> **About this exercise**: Each line of the material is to be written out exactly.

> **Source information**:
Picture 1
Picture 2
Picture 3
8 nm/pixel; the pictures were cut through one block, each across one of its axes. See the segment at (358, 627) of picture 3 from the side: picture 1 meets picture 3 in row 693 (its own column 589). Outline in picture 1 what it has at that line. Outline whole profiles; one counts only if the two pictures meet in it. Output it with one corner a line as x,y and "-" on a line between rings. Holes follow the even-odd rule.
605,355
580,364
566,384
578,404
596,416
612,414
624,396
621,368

> **Solution to the problem**:
Picture 1
Picture 2
Picture 3
8 nm/pixel; the pictures were cut through one block, each across one of its axes. See the segment at (358, 627) of picture 3 from the side: picture 1 meets picture 3 in row 693 (its own column 589). Outline in picture 1 what it has at that line. Outline whole profiles; one counts only if the two pictures meet in it. Output it with one corner a line as x,y and "-" on a line between rings. Holes follow the even-odd rule.
605,355
580,364
566,384
578,404
596,416
612,414
624,396
621,368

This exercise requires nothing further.